We could say that this type of protest repeated from time to time, every two or three years. But it was 15 years later, in August of 1989, when the students from the National University of Colombia, in Bogotá, overtook the central tower of the department of medicine, protesting the privatization of the institution. I was doing my obligatory military service, and I surprised myself by advancing on the students with a rifle in hand, marching in line with about 500 other soldiers, firing tear gas and prepared to overthrow the barricades of desks that the students had set up so that we could not remove them from the building. This time I had a gas mask, but it barely let me breathe. I believed that they were delinquent students who were opposed to a just government.

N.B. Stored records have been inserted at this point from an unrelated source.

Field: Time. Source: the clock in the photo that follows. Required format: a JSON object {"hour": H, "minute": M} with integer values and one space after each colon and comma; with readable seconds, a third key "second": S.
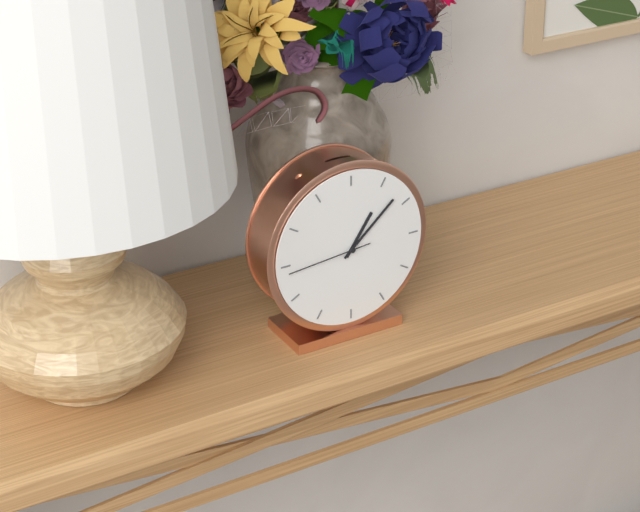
{"hour": 1, "minute": 8, "second": 44}
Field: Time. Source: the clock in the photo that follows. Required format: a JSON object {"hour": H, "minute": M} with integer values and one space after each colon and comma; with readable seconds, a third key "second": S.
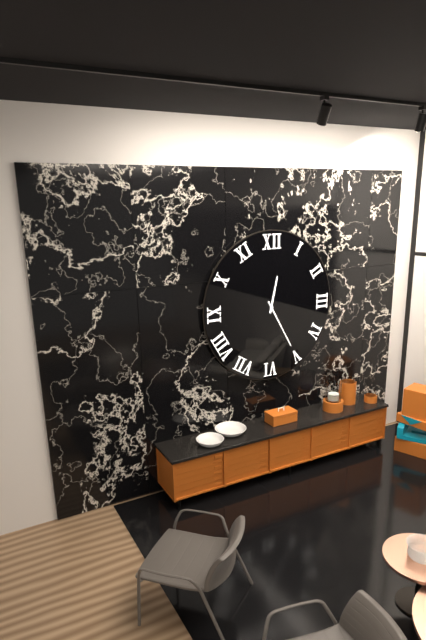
{"hour": 12, "minute": 25}
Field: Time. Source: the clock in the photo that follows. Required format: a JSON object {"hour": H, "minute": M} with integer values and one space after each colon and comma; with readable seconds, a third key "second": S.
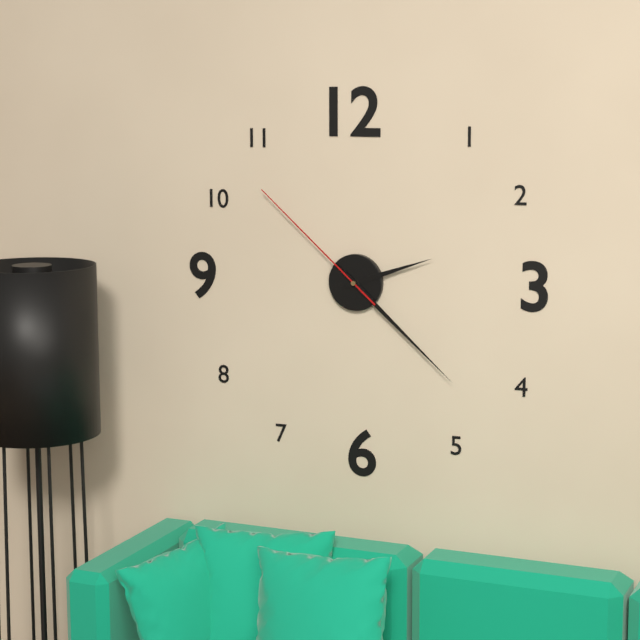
{"hour": 2, "minute": 22, "second": 52}
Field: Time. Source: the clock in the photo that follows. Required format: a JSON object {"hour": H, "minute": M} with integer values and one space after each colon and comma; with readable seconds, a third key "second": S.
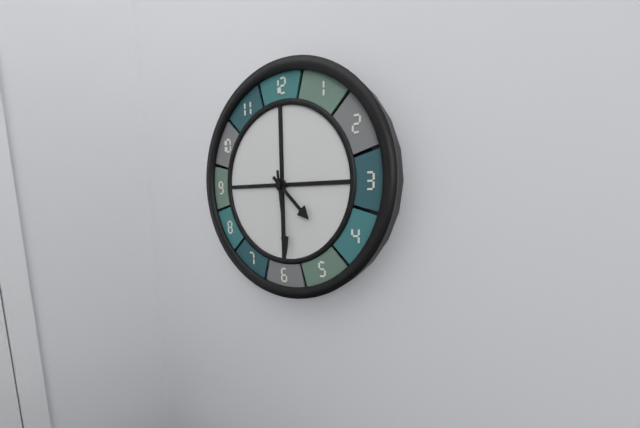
{"hour": 4, "minute": 29}
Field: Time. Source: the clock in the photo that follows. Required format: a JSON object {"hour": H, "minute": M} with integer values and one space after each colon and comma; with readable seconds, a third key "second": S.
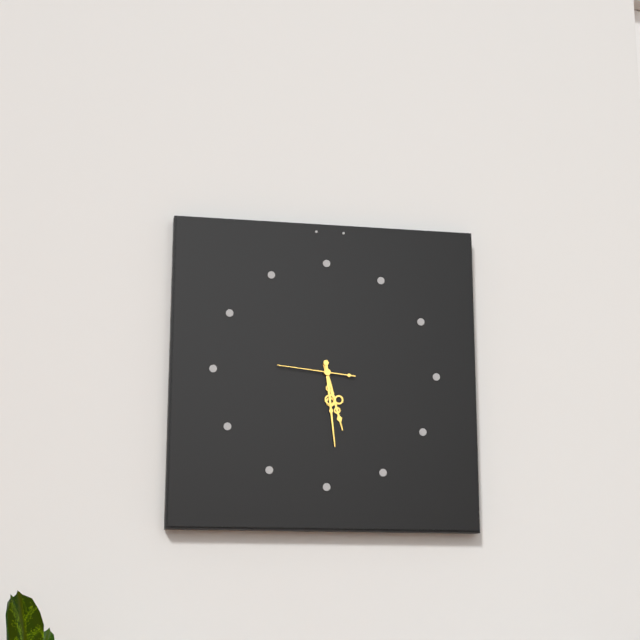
{"hour": 5, "minute": 29, "second": 46}
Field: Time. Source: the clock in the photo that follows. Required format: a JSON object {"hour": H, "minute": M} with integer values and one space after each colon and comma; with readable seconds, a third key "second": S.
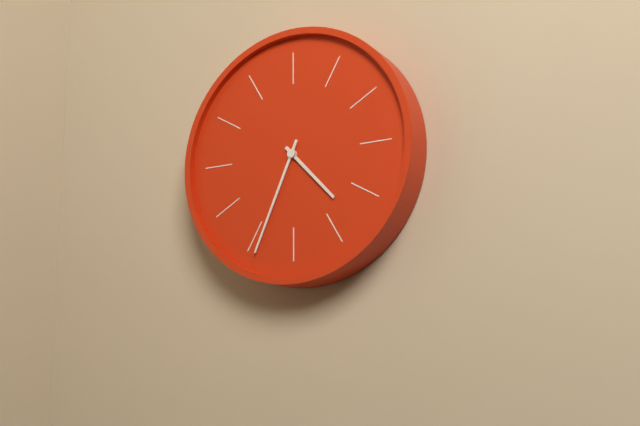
{"hour": 4, "minute": 34}
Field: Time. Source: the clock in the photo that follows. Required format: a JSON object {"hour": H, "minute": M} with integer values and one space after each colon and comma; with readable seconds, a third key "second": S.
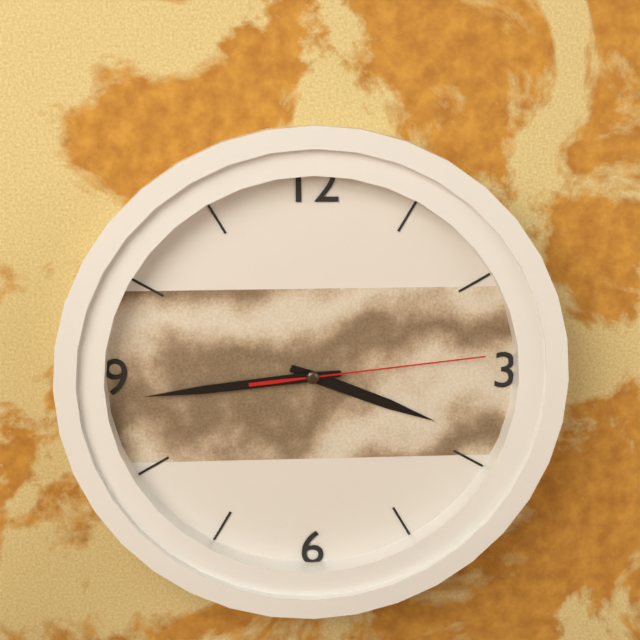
{"hour": 3, "minute": 44, "second": 14}
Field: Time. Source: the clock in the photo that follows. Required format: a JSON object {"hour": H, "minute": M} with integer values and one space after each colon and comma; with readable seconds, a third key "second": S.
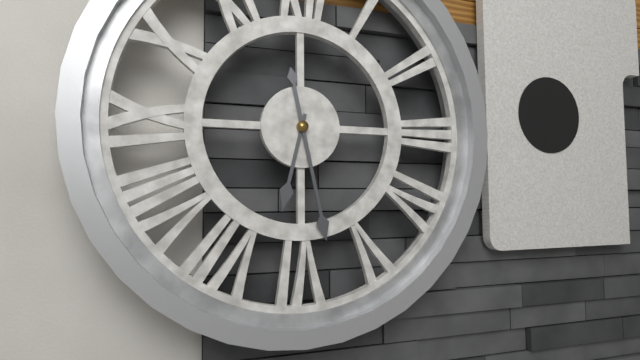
{"hour": 6, "minute": 28}
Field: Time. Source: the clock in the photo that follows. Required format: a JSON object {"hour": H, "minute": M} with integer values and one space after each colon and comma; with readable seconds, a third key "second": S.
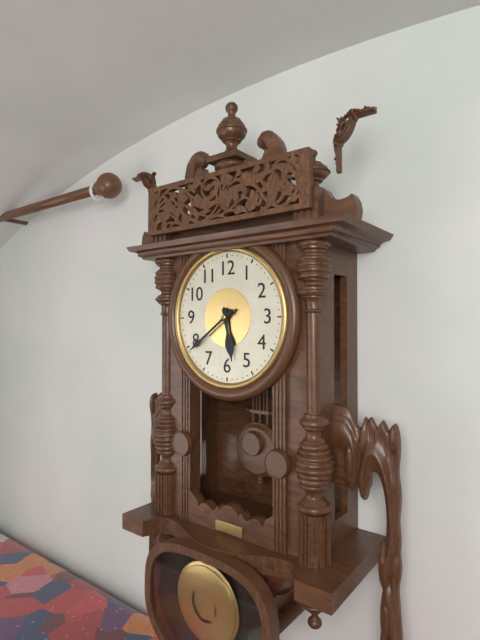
{"hour": 5, "minute": 39}
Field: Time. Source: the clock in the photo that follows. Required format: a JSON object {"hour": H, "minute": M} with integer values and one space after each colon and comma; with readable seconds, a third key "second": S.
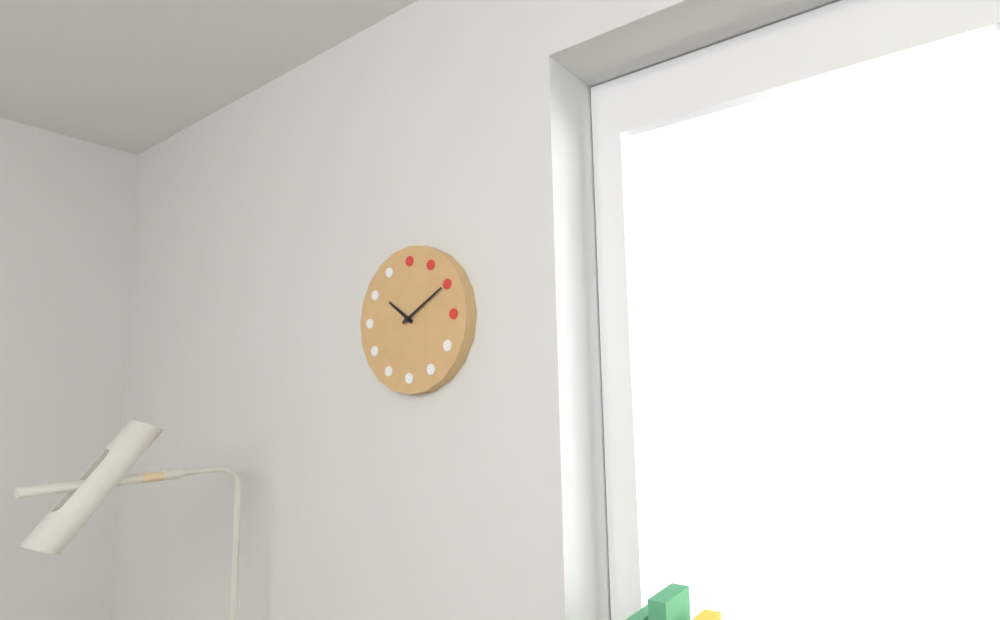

A couple of years later, in 1991, as a civil engineering student at the University of Cauca, I learned about the construction of dams and bridges, but I also learned how to build barricades with hundreds of desks that we took out of classrooms. We set up dams against the soldiers who were trying to remove us from the cloister of Santo Domingo. “They” were following orders. “We” were protesting against the new government policies. In defense of public education, we threw their own tear gas grenades back, and then we threw rocks, as we defended the ideal of rights to the public university. I believed the soldiers were ignorant savages who obeyed orders without thinking about the consequences.

At this point in my life, my heart still suffers for the injustices and pains that devastate my home country. But if I am thankful for anything of my destiny, it is that today I am not the one who signs papers to dispossess citizens of their fundamental rights; nor am I the one who commands soldiers who just follow orders, in some cases against students who fight for dignified causes; nor am I the one who directs inhumane operations against those who fight for the integrity of citizens, youngsters and children—any of us, really. Sadly, today in Colombia there are still gases in the air, whispers, cries; blood still spills, and the war is not over.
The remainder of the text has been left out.